Since the middle of March alone, he's made over 70 appearances for charitable, civic and school organizations ranging from the Muscular Dystrophy Association, Cystic Fibrosis Foundation and Children's Miracle Network to the Purple Dames' Food Drive, Pets on Wheels and the Relay for Life in Perry Hall.

"He's a genuinely caring person because he really believes in helping others," Hurst says. "It's not for the hype or the glory."

"I'm kind of biased," Grossman says. "But he's probably the best person I know."

Heather Harness, the Ravens' marketing and advertising manager, says Captain D is always willing to appear at team functions and never receives free tickets, merchandise or anything else.

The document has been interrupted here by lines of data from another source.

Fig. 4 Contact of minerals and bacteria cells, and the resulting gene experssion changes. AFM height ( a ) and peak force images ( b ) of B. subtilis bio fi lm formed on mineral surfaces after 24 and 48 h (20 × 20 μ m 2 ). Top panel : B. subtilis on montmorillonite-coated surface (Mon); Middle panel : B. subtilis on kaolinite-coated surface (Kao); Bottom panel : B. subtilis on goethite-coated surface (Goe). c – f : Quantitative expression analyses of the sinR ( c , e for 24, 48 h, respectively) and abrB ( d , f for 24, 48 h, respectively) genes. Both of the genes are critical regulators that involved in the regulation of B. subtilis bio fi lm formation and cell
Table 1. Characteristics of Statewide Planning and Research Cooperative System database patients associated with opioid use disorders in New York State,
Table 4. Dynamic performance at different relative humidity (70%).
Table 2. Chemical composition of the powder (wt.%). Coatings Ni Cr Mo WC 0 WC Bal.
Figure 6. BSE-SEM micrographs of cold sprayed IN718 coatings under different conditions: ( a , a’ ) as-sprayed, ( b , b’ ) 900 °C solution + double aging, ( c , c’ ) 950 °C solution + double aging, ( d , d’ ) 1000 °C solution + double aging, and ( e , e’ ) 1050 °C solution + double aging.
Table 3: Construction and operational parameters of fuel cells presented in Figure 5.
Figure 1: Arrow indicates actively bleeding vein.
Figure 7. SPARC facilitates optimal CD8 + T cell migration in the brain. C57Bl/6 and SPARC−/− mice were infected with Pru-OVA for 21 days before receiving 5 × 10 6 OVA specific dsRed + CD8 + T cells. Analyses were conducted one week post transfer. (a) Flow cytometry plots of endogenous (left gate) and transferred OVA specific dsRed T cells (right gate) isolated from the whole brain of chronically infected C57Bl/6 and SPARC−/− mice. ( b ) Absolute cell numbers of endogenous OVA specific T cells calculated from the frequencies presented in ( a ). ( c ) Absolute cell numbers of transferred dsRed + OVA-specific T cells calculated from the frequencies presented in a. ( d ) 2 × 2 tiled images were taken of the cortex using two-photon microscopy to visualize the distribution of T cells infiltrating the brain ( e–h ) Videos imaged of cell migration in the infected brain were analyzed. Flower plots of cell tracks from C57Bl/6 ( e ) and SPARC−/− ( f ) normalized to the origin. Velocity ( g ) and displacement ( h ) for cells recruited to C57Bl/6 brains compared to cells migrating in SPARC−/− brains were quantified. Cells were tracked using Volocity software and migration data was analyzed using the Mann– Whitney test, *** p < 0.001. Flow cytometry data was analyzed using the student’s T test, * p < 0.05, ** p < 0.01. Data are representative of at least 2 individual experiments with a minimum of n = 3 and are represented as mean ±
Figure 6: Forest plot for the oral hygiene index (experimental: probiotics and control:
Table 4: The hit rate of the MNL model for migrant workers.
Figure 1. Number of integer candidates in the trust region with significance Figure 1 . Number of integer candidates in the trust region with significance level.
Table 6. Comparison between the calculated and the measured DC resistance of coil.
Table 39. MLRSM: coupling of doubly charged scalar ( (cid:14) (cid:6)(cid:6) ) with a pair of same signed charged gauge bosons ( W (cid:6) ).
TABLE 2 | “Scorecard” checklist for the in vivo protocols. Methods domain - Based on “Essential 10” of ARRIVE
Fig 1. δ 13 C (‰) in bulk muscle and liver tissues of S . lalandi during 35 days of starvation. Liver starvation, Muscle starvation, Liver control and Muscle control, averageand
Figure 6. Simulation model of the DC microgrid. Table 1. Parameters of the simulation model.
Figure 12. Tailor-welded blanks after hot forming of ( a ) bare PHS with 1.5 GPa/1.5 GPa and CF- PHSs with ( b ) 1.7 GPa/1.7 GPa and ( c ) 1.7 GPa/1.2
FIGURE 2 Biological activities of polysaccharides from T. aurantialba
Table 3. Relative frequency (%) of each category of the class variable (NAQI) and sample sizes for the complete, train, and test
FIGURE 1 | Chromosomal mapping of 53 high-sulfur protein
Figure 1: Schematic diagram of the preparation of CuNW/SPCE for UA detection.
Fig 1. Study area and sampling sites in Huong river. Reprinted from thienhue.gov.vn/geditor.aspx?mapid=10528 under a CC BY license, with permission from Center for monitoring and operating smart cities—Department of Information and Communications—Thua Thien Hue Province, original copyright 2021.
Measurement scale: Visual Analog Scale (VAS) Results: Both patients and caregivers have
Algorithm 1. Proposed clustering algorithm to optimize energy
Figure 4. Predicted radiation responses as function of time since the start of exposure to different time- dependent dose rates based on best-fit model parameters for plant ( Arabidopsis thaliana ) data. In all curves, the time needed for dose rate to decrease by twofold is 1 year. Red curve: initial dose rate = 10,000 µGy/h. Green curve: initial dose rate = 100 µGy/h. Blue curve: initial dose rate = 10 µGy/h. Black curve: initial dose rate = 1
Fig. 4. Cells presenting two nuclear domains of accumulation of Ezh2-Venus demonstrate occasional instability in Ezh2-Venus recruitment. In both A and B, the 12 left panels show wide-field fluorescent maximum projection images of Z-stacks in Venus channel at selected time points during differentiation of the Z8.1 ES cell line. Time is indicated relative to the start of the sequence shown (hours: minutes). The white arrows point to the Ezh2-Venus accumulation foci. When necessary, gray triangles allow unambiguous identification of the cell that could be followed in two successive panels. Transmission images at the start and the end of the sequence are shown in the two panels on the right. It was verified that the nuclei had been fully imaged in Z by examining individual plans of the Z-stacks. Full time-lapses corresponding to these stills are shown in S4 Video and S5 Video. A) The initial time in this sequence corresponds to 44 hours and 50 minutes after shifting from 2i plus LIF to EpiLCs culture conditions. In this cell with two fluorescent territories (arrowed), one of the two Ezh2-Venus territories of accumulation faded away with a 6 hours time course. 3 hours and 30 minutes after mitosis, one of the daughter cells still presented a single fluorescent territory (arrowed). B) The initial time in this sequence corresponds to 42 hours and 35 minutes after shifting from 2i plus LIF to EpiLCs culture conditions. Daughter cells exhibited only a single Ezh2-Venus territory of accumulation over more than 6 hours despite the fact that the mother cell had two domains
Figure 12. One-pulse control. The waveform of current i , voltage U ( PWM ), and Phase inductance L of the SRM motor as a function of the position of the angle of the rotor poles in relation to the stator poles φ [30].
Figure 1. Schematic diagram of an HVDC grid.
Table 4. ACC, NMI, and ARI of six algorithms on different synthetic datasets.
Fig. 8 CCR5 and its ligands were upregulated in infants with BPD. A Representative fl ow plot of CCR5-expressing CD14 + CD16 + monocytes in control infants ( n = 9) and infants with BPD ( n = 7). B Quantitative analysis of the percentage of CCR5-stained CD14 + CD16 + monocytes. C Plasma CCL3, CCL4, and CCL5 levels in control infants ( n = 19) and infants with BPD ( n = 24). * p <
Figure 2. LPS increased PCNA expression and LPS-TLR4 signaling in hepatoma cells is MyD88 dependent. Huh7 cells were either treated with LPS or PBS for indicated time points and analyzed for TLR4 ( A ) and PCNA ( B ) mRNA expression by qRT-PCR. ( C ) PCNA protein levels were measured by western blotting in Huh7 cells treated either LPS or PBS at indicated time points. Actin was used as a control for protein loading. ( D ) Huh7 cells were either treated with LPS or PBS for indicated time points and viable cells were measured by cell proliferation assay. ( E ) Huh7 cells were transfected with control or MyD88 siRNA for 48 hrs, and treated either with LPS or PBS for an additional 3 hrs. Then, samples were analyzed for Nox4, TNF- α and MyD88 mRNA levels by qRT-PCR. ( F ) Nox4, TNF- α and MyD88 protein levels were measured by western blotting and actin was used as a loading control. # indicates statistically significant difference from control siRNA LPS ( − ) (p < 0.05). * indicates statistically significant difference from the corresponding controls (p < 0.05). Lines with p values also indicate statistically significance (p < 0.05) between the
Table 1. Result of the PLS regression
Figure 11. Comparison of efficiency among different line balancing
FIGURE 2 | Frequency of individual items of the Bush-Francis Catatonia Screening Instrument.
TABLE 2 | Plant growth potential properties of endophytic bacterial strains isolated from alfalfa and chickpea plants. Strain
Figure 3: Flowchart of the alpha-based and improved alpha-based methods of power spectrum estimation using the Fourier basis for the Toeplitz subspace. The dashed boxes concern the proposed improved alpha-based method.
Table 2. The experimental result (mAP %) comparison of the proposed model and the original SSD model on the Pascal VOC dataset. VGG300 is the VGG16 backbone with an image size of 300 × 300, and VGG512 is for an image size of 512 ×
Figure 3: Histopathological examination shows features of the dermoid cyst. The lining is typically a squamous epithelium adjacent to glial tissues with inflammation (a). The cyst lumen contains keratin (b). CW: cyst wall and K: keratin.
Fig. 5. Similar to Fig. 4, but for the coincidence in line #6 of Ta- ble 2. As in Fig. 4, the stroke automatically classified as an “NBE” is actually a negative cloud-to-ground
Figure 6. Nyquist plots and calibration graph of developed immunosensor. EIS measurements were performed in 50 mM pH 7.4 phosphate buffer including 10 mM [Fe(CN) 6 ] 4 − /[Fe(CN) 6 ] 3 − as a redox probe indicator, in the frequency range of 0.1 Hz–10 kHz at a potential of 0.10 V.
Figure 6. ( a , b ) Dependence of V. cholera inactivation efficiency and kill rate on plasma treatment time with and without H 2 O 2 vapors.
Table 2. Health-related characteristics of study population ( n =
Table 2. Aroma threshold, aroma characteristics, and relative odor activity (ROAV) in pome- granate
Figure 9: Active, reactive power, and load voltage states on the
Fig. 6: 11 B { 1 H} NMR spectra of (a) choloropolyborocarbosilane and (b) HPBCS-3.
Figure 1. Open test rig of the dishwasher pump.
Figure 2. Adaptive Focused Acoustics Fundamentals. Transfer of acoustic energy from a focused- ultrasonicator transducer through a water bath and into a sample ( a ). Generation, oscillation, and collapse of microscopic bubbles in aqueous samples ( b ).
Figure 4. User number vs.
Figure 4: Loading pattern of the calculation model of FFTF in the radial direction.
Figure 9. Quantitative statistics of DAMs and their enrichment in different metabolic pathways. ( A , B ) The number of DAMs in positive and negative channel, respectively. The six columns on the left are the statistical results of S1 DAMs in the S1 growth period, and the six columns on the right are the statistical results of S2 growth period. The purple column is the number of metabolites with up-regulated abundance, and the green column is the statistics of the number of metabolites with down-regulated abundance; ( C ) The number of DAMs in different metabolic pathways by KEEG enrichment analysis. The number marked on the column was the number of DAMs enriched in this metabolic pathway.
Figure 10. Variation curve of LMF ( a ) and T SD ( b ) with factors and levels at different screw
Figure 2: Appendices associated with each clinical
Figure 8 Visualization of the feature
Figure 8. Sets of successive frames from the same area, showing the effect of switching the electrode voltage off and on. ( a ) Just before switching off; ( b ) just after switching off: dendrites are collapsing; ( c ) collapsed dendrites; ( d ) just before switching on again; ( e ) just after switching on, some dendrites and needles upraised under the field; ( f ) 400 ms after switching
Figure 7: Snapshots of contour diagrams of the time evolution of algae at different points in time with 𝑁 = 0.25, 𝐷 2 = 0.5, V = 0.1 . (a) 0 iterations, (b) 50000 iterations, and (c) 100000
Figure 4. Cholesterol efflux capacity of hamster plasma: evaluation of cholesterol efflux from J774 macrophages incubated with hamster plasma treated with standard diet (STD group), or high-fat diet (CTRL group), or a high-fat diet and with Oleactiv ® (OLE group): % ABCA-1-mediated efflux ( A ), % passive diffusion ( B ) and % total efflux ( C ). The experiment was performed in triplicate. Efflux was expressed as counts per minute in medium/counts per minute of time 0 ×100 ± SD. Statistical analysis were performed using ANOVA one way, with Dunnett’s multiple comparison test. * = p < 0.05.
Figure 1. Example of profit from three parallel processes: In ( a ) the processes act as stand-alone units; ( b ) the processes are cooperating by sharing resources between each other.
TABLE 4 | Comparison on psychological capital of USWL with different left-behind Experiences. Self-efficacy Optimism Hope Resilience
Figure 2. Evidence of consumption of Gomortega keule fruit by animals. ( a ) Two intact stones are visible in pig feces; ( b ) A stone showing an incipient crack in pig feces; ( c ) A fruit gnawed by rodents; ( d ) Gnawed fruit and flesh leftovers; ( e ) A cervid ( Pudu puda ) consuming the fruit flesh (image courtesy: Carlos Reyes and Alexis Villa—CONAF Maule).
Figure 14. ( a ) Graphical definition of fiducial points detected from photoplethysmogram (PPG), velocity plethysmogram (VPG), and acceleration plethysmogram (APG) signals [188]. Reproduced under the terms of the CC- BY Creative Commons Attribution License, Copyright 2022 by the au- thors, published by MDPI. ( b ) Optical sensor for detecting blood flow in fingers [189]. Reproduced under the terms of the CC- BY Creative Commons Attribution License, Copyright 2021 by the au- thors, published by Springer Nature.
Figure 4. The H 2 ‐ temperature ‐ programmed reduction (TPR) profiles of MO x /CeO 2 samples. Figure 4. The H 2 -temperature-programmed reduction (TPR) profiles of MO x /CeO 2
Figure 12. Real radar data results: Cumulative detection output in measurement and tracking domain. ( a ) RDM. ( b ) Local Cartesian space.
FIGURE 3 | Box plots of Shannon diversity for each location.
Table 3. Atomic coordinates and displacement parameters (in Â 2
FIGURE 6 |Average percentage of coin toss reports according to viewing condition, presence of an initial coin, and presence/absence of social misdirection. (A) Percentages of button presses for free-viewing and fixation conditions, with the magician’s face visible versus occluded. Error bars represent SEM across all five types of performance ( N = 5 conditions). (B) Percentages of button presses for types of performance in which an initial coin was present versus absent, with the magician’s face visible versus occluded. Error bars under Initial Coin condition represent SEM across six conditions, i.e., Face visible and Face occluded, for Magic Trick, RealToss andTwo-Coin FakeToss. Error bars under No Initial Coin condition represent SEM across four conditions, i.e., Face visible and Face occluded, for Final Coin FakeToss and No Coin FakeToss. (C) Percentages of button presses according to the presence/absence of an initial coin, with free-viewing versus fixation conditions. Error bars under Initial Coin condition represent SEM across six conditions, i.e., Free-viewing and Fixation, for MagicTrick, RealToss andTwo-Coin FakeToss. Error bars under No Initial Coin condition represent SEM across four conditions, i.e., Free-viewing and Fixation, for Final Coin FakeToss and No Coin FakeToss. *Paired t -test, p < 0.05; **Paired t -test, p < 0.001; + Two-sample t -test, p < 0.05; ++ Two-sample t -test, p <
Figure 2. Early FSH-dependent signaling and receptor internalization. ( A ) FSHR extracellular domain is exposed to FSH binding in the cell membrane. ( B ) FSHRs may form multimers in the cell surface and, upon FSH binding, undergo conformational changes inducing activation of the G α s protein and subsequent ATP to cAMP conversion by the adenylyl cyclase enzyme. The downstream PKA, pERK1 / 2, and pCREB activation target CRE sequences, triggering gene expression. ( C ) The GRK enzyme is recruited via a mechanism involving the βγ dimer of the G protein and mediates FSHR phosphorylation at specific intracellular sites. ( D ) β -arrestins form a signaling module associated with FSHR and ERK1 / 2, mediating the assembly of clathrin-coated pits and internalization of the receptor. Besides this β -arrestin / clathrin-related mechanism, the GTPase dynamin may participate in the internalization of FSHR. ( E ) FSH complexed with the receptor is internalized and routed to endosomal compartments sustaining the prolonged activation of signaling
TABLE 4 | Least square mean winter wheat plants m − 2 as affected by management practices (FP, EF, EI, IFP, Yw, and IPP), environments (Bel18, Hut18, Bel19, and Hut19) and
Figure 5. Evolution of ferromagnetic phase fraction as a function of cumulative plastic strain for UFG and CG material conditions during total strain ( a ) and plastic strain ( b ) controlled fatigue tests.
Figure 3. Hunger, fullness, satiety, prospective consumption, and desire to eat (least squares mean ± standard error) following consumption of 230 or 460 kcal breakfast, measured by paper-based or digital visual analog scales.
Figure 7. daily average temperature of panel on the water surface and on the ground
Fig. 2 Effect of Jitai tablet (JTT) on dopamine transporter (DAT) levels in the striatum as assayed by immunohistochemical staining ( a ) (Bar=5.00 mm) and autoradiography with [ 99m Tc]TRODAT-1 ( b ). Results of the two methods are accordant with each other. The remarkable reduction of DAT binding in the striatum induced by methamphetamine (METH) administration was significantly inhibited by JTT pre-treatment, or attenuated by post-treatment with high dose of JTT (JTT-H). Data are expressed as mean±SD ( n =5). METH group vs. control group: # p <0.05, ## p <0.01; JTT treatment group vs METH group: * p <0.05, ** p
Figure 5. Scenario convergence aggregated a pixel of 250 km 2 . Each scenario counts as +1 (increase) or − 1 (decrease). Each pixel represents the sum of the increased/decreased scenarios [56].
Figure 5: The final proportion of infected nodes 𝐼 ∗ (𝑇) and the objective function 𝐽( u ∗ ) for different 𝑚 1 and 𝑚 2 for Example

Shannon Patch, the store manager at Beefalo Bob's, says Captain D is also an excellent motivational speaker who has talked to her son's Boy Scout troop several times.

"He talks to the boys about staying in school, about bullying, about how Scouts is important," Patch says. "The boys just flock to him. He's like a super-hero role model who's real."

Captain D says he devours inspirational and self-help books: Zig Ziglar, Tony Robbins, Steve Siebold and Barbara Pease are among his favorite authors.

All of it, he says, is about making himself a better person so he can help others.

"At the end of the day, that's what life is about," he says.

Then he adjusts the spikes and chains on his shoulder and tucks back into his cream-of-crab soup, a super-fan at rest, at least for the moment.